When stratifying MADIT II-like patients treated with ICD therapy by QRS width, investigators found that ICD therapy was associated with a mortality benefit compared with placebo regardless of baseline QRS duration. Compared with placebo, ICD therapy in MADIT II-like patients with a wide QRS (≥ 120 ms; N = 366) interval did appear to have a greater benefit compared with the benefit over placebo observed in narrow QRS patients (N = 245) (HR 0.65 vs 0.92, respectively).

Slightly altering the cut-off point for QRS width in the MADIT II-like patients yielded similar interchangeable HRs to those seen after modifying the QRS intervals at baseline in the overall SCD-HeFT patient population, whereby the greatest benefit was noted in patients with an exact QRS width of 120 ms (Table 4).

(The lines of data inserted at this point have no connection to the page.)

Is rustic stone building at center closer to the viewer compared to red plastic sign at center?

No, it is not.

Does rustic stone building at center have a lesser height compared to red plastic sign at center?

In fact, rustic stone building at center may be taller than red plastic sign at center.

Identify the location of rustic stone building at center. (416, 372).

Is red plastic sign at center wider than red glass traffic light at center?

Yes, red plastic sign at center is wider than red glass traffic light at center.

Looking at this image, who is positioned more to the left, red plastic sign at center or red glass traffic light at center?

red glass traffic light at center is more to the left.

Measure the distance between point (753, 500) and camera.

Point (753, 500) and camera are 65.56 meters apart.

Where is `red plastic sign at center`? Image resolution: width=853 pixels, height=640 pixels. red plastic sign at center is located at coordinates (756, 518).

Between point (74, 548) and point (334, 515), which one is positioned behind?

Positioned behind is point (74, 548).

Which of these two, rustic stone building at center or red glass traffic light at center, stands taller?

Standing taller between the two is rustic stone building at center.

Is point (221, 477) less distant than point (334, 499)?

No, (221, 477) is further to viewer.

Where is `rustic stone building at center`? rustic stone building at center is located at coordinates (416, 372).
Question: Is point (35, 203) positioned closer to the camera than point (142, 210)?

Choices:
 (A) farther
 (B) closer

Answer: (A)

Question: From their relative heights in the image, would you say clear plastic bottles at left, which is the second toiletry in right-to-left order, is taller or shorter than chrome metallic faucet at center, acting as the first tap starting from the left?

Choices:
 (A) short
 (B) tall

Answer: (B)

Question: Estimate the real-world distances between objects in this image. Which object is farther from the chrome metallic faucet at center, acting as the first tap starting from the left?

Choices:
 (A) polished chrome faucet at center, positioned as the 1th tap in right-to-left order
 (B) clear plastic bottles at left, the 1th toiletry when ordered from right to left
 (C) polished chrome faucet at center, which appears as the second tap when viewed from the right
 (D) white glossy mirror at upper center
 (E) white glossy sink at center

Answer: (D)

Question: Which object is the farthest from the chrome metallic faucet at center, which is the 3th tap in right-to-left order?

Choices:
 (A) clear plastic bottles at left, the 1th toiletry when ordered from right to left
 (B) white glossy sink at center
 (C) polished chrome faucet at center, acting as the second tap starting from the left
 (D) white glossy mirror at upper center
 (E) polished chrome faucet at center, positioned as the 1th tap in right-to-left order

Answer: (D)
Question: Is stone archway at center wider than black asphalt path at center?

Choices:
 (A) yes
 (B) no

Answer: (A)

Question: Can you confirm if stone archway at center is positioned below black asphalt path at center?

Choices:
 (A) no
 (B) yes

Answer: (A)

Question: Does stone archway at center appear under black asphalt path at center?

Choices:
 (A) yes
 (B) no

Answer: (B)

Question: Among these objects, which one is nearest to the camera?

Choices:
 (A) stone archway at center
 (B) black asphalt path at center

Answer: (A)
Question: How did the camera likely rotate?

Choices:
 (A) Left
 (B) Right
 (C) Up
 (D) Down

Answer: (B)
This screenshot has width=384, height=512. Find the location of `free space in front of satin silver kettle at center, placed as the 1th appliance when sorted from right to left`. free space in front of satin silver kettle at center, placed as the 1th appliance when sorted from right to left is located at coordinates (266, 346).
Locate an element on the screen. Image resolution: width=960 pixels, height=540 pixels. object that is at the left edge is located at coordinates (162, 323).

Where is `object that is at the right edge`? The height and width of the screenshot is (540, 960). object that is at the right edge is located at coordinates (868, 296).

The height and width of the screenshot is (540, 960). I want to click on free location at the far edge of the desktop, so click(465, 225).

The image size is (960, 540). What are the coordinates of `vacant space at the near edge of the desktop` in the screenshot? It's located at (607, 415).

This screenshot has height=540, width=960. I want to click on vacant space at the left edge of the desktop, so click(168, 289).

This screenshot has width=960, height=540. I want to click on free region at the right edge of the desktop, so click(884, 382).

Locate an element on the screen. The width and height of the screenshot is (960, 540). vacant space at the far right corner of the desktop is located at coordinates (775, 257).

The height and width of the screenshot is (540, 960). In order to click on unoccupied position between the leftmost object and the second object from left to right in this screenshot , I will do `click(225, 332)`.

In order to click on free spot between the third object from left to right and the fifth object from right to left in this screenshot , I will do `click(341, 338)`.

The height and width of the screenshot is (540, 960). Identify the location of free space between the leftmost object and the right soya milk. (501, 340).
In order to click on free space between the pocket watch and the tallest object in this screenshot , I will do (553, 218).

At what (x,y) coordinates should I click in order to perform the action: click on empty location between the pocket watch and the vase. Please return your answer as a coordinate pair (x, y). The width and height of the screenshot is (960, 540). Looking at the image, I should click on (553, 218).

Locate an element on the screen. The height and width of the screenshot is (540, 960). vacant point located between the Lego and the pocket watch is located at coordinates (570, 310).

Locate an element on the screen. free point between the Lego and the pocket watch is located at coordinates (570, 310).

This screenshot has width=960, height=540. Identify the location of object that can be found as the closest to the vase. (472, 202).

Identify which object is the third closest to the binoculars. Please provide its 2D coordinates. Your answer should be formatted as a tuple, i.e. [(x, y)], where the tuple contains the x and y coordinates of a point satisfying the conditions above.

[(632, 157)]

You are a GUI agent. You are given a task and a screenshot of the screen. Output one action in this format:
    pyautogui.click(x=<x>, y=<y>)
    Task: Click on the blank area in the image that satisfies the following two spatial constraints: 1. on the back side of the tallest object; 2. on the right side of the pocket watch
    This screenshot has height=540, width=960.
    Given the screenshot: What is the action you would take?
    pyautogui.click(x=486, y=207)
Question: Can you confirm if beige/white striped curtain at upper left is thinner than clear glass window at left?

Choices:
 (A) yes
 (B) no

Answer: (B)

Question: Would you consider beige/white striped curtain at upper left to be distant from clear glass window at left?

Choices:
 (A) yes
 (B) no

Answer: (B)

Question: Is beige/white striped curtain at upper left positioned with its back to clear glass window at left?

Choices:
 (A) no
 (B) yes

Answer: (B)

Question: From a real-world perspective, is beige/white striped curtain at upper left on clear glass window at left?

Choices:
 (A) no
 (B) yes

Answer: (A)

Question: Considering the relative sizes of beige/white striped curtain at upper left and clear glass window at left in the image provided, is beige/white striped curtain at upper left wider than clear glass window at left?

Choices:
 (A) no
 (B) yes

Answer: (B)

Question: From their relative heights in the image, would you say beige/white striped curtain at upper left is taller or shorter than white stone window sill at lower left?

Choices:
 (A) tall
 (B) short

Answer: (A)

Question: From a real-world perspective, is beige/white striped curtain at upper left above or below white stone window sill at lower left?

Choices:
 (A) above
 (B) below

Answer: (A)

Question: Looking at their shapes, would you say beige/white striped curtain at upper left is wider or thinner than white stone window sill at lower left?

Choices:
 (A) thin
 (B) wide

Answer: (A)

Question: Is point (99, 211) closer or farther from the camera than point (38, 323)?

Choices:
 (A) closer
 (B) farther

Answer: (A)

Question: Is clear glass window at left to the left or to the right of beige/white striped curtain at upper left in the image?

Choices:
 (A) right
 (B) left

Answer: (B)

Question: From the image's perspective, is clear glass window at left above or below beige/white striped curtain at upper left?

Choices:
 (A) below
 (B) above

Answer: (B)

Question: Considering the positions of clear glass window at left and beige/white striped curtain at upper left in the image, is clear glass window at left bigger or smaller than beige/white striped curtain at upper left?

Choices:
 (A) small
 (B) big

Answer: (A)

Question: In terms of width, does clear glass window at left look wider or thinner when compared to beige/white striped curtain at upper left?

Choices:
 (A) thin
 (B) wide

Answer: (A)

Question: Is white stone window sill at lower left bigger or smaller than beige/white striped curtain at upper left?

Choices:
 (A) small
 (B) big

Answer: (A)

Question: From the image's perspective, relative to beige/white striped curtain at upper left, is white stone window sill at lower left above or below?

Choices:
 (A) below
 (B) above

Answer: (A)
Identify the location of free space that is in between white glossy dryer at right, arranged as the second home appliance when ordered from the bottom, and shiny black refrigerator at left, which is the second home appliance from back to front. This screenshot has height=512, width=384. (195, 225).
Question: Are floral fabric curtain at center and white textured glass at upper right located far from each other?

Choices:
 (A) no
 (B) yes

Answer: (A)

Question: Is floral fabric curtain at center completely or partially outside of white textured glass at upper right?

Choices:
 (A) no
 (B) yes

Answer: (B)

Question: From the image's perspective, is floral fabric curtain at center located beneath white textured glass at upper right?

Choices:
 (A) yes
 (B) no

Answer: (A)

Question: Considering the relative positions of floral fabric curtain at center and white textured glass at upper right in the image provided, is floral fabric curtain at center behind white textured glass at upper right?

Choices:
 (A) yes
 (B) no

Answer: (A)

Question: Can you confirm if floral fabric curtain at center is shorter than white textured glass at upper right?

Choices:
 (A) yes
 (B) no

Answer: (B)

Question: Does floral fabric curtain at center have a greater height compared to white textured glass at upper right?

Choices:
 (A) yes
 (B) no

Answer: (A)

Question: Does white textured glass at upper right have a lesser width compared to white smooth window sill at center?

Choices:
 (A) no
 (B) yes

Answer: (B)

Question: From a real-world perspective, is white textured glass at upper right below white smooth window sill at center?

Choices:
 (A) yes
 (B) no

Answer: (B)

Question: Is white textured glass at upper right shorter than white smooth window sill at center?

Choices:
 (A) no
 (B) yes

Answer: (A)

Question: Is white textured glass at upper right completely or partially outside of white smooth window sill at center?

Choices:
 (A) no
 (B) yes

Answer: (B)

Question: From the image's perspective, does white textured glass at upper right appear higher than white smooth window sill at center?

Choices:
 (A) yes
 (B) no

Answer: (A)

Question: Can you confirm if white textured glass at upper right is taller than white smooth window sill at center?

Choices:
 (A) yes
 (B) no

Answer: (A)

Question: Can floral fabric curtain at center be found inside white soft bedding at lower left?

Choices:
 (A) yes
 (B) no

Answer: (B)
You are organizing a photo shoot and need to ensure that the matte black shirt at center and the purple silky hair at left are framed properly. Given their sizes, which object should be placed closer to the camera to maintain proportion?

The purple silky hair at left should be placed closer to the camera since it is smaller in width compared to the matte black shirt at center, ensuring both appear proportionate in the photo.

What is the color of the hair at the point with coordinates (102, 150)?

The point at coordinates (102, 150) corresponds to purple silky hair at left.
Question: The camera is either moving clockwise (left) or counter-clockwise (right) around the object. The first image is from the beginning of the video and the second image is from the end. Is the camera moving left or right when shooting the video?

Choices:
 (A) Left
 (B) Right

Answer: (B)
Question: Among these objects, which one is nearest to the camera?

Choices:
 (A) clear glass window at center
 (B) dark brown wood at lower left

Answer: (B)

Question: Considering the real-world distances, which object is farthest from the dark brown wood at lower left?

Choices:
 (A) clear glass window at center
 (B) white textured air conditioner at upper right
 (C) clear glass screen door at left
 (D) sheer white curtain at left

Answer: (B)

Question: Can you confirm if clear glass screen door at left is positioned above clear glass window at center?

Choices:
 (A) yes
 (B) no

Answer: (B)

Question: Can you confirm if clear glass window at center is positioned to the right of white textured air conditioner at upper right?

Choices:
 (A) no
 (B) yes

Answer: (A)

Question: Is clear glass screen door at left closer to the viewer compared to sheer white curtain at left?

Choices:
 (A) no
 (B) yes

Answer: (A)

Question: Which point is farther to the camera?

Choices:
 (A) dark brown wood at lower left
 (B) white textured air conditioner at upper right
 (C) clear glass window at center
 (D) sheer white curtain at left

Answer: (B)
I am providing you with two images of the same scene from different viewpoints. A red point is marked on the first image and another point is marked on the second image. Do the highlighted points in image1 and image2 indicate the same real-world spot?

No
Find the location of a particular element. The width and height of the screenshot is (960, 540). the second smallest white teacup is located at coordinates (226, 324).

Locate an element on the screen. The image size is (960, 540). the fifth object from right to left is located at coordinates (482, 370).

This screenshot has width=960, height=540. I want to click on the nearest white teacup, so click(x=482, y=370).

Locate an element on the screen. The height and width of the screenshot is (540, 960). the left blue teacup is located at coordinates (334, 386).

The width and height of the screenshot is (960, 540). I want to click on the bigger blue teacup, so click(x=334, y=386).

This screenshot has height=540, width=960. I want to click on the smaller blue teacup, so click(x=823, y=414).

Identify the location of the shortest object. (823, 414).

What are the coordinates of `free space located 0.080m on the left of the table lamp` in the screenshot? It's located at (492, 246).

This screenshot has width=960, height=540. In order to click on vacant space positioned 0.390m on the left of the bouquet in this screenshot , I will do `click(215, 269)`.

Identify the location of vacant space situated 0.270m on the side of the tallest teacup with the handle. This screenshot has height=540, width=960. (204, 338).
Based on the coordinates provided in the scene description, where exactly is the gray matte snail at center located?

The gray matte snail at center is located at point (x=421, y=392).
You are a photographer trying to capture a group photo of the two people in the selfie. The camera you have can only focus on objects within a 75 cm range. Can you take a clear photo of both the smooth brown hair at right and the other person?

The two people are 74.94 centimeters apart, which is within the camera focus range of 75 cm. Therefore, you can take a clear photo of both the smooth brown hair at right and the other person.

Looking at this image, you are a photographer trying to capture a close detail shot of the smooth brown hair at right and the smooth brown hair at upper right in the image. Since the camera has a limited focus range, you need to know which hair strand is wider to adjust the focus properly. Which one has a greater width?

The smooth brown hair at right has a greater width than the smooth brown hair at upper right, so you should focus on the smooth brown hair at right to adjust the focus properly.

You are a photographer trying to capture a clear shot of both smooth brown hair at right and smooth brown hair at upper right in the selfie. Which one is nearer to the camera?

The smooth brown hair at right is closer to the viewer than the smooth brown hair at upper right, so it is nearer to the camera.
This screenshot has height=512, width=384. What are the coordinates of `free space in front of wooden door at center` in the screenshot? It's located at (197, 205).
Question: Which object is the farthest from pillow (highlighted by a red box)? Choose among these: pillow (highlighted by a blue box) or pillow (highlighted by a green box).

Table 4. MADIT II-like Patients in SCD-HeFT: QRS Subanalysis
Patient Group N HR 97.5% CI
< 120 ms 526 0.98 0.67, 1.43
≥ 120 ms 358 0.61 0.42, 0.91
≤ 120 ms 583 0.78 0.55, 1.12
> 120 ms 301 0.81 0.53, 1.23
< 120 ms 526 0.98 0.67, 1.43
= 120 ms 57 0.1 .08, 0.59
> 120 ms 301 0.81 0.53, 1.23
CI = confidence interval; HR = hazard ratio
Conclusions

On the basis of the findings from the ECG analysis of the SCD-HeFT data, investigators concluded that for the overall SCD-HeFT patient population:

  • No ECG measure is specific enough to provide subgroup risk categorization for either excluding or selecting patients for ICD therapy.

  • Similarly, ECG measures cannot be used to select patients for amiodarone therapy.

  • The interpretation of ICD benefit, based upon QRS duration, is dependent on how the data are cut (> 120, = 120, or ≤ 120).

  • ICDs are beneficial in patients with narrow, as well as those with wide, QRS intervals.

Discussion

Following the conclusion of her presentation, Dr. Poole was asked whether she could speculate on the reaction that CMS would have to these findings with respect to their initial decision to reimburse only the MADIT II-like patients. Dr. Poole responded that "to exclude patients based on subgroup analysis is hazardous," and that results of a clinical trial should be applied to the entire group of patients. When she was asked finally: "Is it fair to say that your data would call into question the CMS decision on MADIT II?" Dr. Poole responded simply: "I hope so."

Reference
  1. Moss AJ, Zareba W, Hall WJ, et al, for the Multicenter Automatic Defibrillator Implantation Trial II Investigators. Prophylactic implantation on a defibrillator in patients with myocardial infarction and reduced ejection fraction. N Engl J Med. 2002;346:877-883.